Abends um acht erhob er sich vom Lager und fragte nach dem gebotenen Häring. Der Häring stand, sauber geputzt, von der sorglichen Wirtin garniert, auf dem Tisch bereit.

Ziegengebäude verzehrte ihn und sprach:

»Frau Rummel, diesmal – ich schwöre Ihnen – diesmal solls das allerallerletztemal gewesen sein. Ich habe beschlossen und werde es halten: ich bin solid. Mit zwanzig Mark in der Tasche – das ist doch nicht zuviel? – gehe ich vom Hause weg, werde abendessen – und in längstens zwei Stunden bin ich wieder da.«

»Wanns nur wahr is, Herr Zie … naa, Herr von Gehricke!« entgegnete bekümmert die Wirtin.

»No, nacher schaun S' mir halt zu!« antwortete Gehricke – (seine Sprache hatte, wie man bemerken kann, durch langjährige Übung schon Lokalkolorit angenommen.) »Überzeugen S' Ihnen selber!« – Gehricke steckte ostentativ zwanzig Mark ein.

Und ging. In seine Stammbude ›Zum Pfälzer‹.

Als er den Pfälzer gestärkt verließ – da wandelte ihn eine ganz, ganz kleine Schwäche an. Um ihrer Herr zu werden, würde es, meinte er, genügen, in der Torggelstube ein einziges Gläschen Cognac zu nehmen. – Er hat kein Geld? Nun, die Marie in der Torggelstube kennt ihn.

Und schon betrat er – leider – die Torggelstube. Er wandte sich an Marie mit den Worten:

»Ich komme vom Pfälzer.«

Über die tiefere Bedeutung dieser Einleitung soll später abgehandelt werden.

Die Nächte in München sind sehr windig – der Wind bringt die besten Vorsätze ins Schwanken; daher der Stadtname München: vom altgriechischen mynomai = vorschützen, zaudern. – Die Rauhheit des Klimas wieder erklärt den gesteigerten Schnapskonsum.

Und als Gehricke gegen elf – nun schon ausgeglichenern Gemüts – das Lokal wechselte, lautete sein Gruß in der Odeonbar:

»Ich komme aus der Torggelstube.«

Um eins huschte Gehricke ins Tabarin:

»Ich komme aus der Odeonbar« – während er um zwei den Ober bei Benz anschrie:

»Verehrliches Ziegengebäude! Ich komme von Kathi Kobus.«

– – – – – Um sechs am Morgen – vom ›Club der Zukunft‹ (der in den Privaträumen der Kinodiva Hoheisl wirkt), nahm Gehricke ein Auto und schärfte dem Automedon ein, gegen Abend den Fuhrlohn abzuholen …

»I woaß scho, Herr Assessor,« versicherte der Wackere. Er kannte ja seinen Kunden.

– – – Gegen Abend, wie es ihm befohlen war, fuhr Automedon beim Ziegengebäude vor, Schwabing, Seestraße 18 – und Gehricke stieg ein zum schwersten Werk des Tages, dem ›Rückwärtskruch‹. Als welcher sich folgendermaßen abzuspielen pflegt …

Gehricke fragt den Wagenlenker:

»Woher bin ich gekommen?«

»Von der Fräuln Hoheisl, Herr Assessor.«

Der Motor knattert, die flinken Räder schnurren.

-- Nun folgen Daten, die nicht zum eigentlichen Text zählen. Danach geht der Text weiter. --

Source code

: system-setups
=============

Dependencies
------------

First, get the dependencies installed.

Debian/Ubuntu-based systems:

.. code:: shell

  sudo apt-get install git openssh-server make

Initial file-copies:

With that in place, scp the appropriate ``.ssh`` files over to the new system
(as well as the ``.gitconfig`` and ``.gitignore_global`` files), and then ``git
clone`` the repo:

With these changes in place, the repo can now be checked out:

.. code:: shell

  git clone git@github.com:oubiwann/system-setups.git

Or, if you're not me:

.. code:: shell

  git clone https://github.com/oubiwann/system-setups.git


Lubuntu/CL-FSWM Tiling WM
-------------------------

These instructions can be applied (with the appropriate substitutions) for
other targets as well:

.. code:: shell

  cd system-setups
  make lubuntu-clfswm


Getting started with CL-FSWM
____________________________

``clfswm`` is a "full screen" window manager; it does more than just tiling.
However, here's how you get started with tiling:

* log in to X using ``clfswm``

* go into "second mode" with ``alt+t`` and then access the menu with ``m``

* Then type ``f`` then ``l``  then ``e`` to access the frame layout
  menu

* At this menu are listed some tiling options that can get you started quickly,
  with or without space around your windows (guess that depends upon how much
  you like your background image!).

Bei Fräulein Hoheisl zahlt Ziegengebäude seine Zeche und fragt:

»Woher bin ich gekommen?«

»Aus dem Bühnenclub.«

So muß Gehricke, von Prinzipien gepeitscht, von Haarweh gequält, alle Stationen seines gestrigen Kreuzwegs zurückschreiten – alle Stationen, nicht eine bleibt ihm erspart: muß überall seine Schulden bezahlen …

– – – bis er nach langlanger Wanderung von Maries süßen Lippen das erlösende Wort vernimmt:

»Sie sind vom Pfälzer gekommen, Herr Assessor!«

Nun weiß er, daß der Rückwärtskruch vollendet ist; denn im Pfälzer hat er regelrecht bezahlt.

– – – »Ach,« seufzt Gehricke so manchesmal, »wie lange werde ich die Strapazen dieses Daseins noch ertragen können?«

Und seine Sehnsucht ist öfter, als man glaubt, im stillen Allenstein, wo die Entfernungen kürzer, die Spirituosen wohlfeiler, die Versuchungen kleiner – gradezu negativ sind.